Milehigh, I made my main motor coil so that I can join the two windings in series to double the inductance (almost), I have wire for a duplicate coil but it's not wound yet, I'm still using an old coil for the charging coil, the motor coil is two strands of 0.7 mm wire side by side not twisted, at the moment in the two strands are in parallel switched by two mosfets, I can change it but the duplicate charging coil is not made yet. When I have two coils of two strands of 0.7mm wire the same then I'll connect the two strands on each coil in series and have two 24 mH coils still with not much resistance.

At the moment the only thing that warms up is the coil itself and most likely from core losses I think.

When I force it run faster it uses more power as any pulse motor does, they have a sweet speed where they can overcome the windage and drag efficiently, but the point is I can run at the sweet speed with more torque for the cost because of having two driving coils and recycling the energy.
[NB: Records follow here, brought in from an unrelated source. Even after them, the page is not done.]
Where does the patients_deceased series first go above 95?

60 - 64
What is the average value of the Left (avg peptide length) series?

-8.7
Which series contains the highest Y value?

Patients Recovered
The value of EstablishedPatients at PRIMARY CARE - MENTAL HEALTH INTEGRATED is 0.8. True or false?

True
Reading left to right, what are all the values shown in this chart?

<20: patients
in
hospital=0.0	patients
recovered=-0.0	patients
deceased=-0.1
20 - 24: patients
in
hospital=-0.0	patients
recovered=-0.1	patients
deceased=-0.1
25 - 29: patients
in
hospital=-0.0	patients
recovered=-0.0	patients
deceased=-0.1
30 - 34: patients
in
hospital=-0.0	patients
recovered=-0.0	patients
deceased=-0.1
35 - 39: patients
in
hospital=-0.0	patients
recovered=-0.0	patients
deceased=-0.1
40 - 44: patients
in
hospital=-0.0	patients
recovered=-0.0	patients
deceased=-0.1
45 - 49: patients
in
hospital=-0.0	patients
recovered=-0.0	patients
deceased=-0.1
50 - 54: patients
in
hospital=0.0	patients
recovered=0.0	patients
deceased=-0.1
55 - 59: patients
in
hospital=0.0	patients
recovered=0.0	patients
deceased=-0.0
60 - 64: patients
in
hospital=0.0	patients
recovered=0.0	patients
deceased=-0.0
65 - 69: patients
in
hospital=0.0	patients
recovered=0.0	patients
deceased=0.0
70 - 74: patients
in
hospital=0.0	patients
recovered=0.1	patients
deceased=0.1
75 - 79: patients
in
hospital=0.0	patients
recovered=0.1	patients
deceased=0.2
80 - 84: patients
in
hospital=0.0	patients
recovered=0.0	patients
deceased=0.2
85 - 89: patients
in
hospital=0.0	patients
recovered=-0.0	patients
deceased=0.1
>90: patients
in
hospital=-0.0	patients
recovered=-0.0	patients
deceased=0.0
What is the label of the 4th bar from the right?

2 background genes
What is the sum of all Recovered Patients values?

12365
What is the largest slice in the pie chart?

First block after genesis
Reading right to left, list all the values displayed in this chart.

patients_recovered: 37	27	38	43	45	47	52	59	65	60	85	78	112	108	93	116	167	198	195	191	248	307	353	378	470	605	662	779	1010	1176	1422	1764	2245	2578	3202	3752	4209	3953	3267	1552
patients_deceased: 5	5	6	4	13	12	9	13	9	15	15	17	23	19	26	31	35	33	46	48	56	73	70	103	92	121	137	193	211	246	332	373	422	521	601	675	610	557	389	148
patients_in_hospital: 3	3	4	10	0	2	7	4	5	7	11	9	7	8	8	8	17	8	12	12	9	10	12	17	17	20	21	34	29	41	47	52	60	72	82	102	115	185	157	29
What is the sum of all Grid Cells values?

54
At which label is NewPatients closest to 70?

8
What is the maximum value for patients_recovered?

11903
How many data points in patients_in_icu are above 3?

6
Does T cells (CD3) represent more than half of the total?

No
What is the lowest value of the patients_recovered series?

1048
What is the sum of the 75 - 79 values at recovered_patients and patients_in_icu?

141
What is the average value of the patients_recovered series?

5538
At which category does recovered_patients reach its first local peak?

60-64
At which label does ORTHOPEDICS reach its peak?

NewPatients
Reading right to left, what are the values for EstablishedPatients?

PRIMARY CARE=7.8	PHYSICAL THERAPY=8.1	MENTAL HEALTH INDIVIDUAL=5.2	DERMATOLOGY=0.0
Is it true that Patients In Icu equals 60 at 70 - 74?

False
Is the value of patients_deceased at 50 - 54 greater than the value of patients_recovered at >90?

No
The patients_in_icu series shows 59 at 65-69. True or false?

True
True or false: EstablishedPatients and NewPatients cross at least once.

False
I have more shots but I think it is very obvious that the capacitor C3 can be charged to over 20 volts at the same moment that C2 is at almost zero volts. Once again the blue trace for the motor coil current is inverted (upside down) the current is positive, it's the way the probe is connected.


Cheers

MileHigh

Farmhand:

Keep doing your thing at your pace.  My posts are intended more to be stream-of-consciousness for the thread itself.

Cheers,

MileHigh

Farmhand

No Probs Milehigh, Yourself and Gyula are correct about the ampere turns. The advice is much appreciated. Parts of my posts are for the general experimenters as well.

Here's another drawing made differently that might help to explain the circuit better, everything is in place kind of thing. Like you said, all is not as it first seems.
When I look now I see that D4 should actually be before C2. I'm going to change that on my circuit. Don't know why I didn't see that before.  >:(

With the generator coil I intend to mount a long core so I can move the coil along the core to maybe observe the magnetization delay, the core will be as big as possible but i'm not sure if I will be able to see the delay on the scope. The coil will have a bucket load of turns of 0.5 mm wire, thousands of turns.  ;D

Cheers




MileHigh

A little bit more stream of consciousness:

You have your pulse motor running at it's steady-speed.  I am talking an ordinary Erzatsbedini type pulse motor with the basic circuit.

Here is a simple thought experiment

You run the motor and you scope the coil current and you measure the pulse width and the final current level.  Let's assume you see a typical exponential type rise in the current during the pulse.

Then you remove the rotor and you just energize the coil with the same pulse width.  For example, you connect a signal generator to the transistor base input.

Will there be a difference in the final current level in the coil when it is driving the rotor vs. when the coil is not driving the rotor?

I say there will be a difference, and some might be surprised when I say that the final current level in the coil will be lower when the coil is driving the rotor.  That would seem counter-intuitive.

Here is the explanation:  When the coil is driving the rotor, you know that some of the electrical power you pump into the coil is being exported into the outside world, it is not in fact charging up the coil.

What follows is this deduction:  The power into the coil is just the instantaneous volts times amps.  So you can say that when you drive the rotor, you are taking a "slice" of the voltage (times current) away from the coil charging function and that "slice" is being exported to the outside world.

In other words, if there are 12 volts across the coil, at a given point in time perhaps four of those volts will be "eaten" by the rotor pushing function and the remaining eight volts will be energizing the coil.

So over the duration of the coil energizing pulse, this "voltage stealing" function means that there is less voltage available to energize the coil, therefore at the end of the pulse there is less current going though the coil.

So, how about all that simplified:  This could explain the current draw going down as the motor speeds up.  It all ties into the notion of the motor being seen as a pure abstract "impedance" by the battery and that impedance is actually an electro-mechanical impedance.